- ACTION ITEM: Continue the blog post about making the band's new record from where it stops.

- TEXT PASSAGE:
▶

Sunday, April 19, 2009

Our new record will make you deaf

Well, hello.... so, it's been quite a process making this new record (which is likely to be called Can You Hear Me?). It was initially something that began as a demo which I was going to take with me to Toronto to shop around to labels and have something to pass along to musicians to form a Toronto chapter of the band while Matt, Paula, and I kept writing songs together. After playing back the dailies of the first couple days at Maximus Sound, however, there was a sonic character to first couple bed tracks (I believe it was "A Gentle Art" and "An Evening to Myself" but I could be wrong on the latter) which captured the energy we had been pouring into the songs as we wrote and performed them in and around Vancouver... So, the nucleus of a new record was born and we approached the remainder of the sessions with that general mindset.

We tracked and tracked for about two months, during which time I got married(!) and started to get things organized to move to Toronto. I think two days after I laid down my final vocal, I was on a one-way plane out of Vancouver with no furniture, no money, no set plans -- just a beautiful wife, a bunch of guitars and records, and a safety in knowing that if the plane went down, my last vocal tracks were on Claude Laforest's hard drive!

After the New Year, we shipped the tracks to EchoPlant Sound, where Ryan Worsley finished a few vocal tracks with Paula and went straight into mixing.

◀

- SUPPLIED MATERIAL:
▶

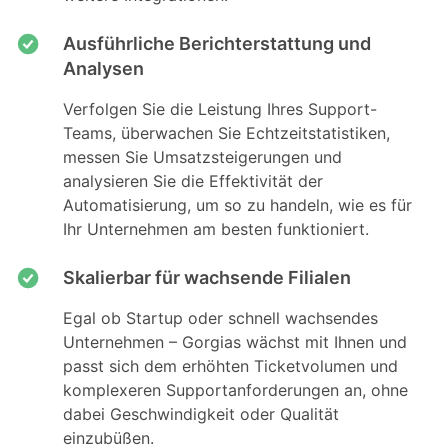
Ausführliche Berichterstattung und
Analysen
Verfolgen Sie die Leistung Ihres Support-
Teams, überwachen Sie Echtzeitstatistiken,
messen Sie Umsatzsteigerungen und
analysieren Sie die Effektivität der
Automatisierung, um so zu handeln, wie es für
Ihr Unternehmen am besten funktioniert.
Skalierbar für wachsende Filialen
Egal ob Startup oder schnell wachsendes
Unternehmen – Gorgias wächst mit Ihnen und
passt sich dem erhöhten Ticketvolumen und
komplexeren Supportanforderungen an, ohne
dabei Geschwindigkeit oder Qualität
einzubüßen.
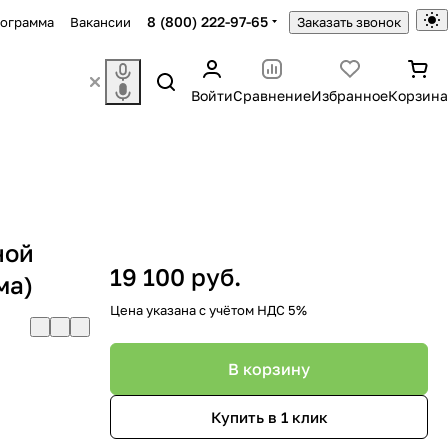
8 (800) 222-97-65
рограмма
Вакансии
Заказать звонок
Войти
Сравнение
Избранное
Корзина
ной
19 100 руб.
ма)
Цена указана с учётом НДС 5%
В корзину
Купить в 1 клик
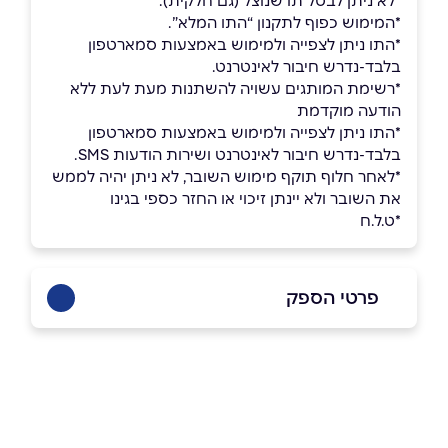
*לא ניתן לבטל תו שנוצל (גם חלקית).
*המימוש כפוף לתקנון “התו המלא”.
*התו ניתן לצפייה ולמימוש באמצעות סמארטפון
בלבד-נדרש חיבור לאינטרנט.
*רשימת המותגים עשויה להשתנות מעת לעת ללא
הודעה מוקדמת
*התו ניתן לצפייה ולמימוש באמצעות סמארטפון
בלבד-נדרש חיבור לאינטרנט ושירות הודעות SMS.
*לאחר חלוף תוקף מימוש השובר, לא ניתן יהיה לממש
את השובר ולא יינתן זיכוי או החזר כספי בגינו
*ט.ל.ח
פרטי הספק
שם מלא
*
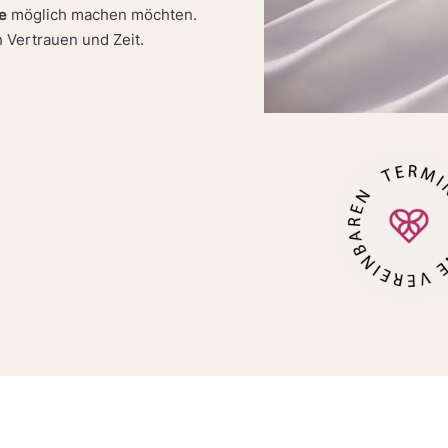
e
möglich machen möchten.
 Vertrauen und Zeit.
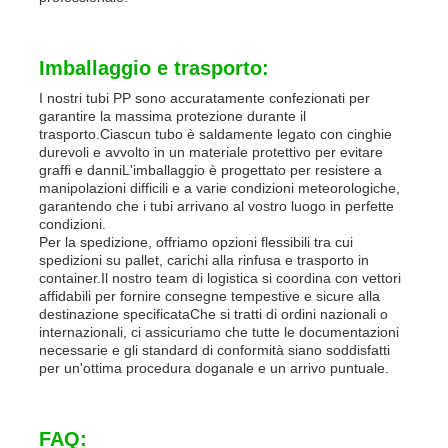
Imballaggio e trasporto:
I nostri tubi PP sono accuratamente confezionati per
garantire la massima protezione durante il
trasporto.Ciascun tubo è saldamente legato con cinghie
durevoli e avvolto in un materiale protettivo per evitare
graffi e danniL'imballaggio è progettato per resistere a
manipolazioni difficili e a varie condizioni meteorologiche,
garantendo che i tubi arrivano al vostro luogo in perfette
condizioni.
Per la spedizione, offriamo opzioni flessibili tra cui
spedizioni su pallet, carichi alla rinfusa e trasporto in
container.Il nostro team di logistica si coordina con vettori
affidabili per fornire consegne tempestive e sicure alla
destinazione specificataChe si tratti di ordini nazionali o
internazionali, ci assicuriamo che tutte le documentazioni
necessarie e gli standard di conformità siano soddisfatti
per un'ottima procedura doganale e un arrivo puntuale.
FAQ:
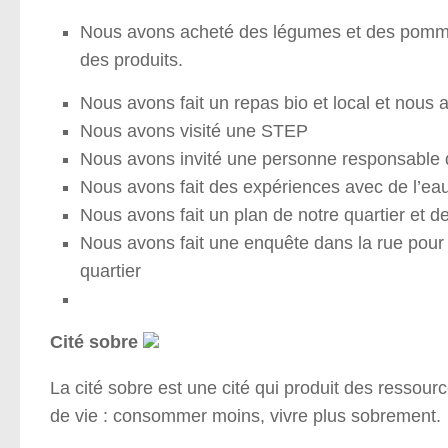
Nous avons acheté des légumes et des pommes
des produits.
Nous avons fait un repas bio et local et no
Nous avons visité une STEP
Nous avons invité une personne responsable de
Nous avons fait des expériences avec de l’ea
Nous avons fait un plan de notre quartier et 
Nous avons fait une enquête dans la rue pour
quartier
Cité sobre
La cité sobre est une cité qui produit des ressour
de vie : consommer moins, vivre plus sobrement.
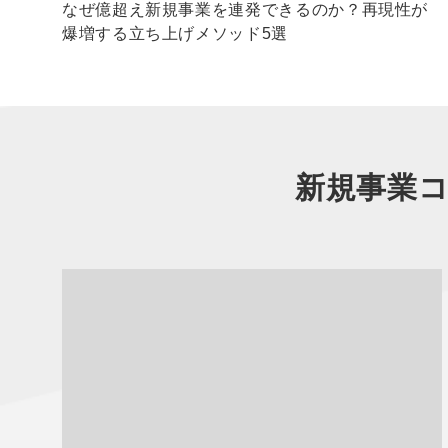
る戦
なぜ億超え新規事業を連発できるのか？再現性が
爆増する立ち上げメソッド5選
新規事業コ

◀

- RESPONSE AREA:
Mixing long-distance is strange; every record I'd played on up to this point usually involved everyone in the band sitting in the studio with the engineer for days and weeks hammering it out. This time, Ryan would mix a song in Vancouver, email it to me in Toronto, I'd make notes, pass the notes and songs along to Matt and Paula in Vancouver, they'd add their two bits, we'd send it all to Ryan, and he'd go back and work on the songs again. Every song has been fully mixed three times now, a couple (like "After") have had a couple extra passes.

As we're now in April, it seems like all the songs, shy of a few small tweaks, are done. All I can say is, "Wow," and "Holy freaking f*ck, these songs are LOUD!"

Of course, it's easy to lose perspective on things when you're totally hoiled up alone listening to mixes -- so the songs have been let loose on a few close colleagues to make sure that everything sounds as great as we think it does, and affirm that we're not losing our minds.... THEN, and only then, will mixing be complete.

But that doesn't mean it's over then by any stretch; there's still artwork, mastering, packaging, etc., etc., and the new lineup in Toronto has to get out and start rocking the faces off audiences.

Though you might like to know all this in the meantime.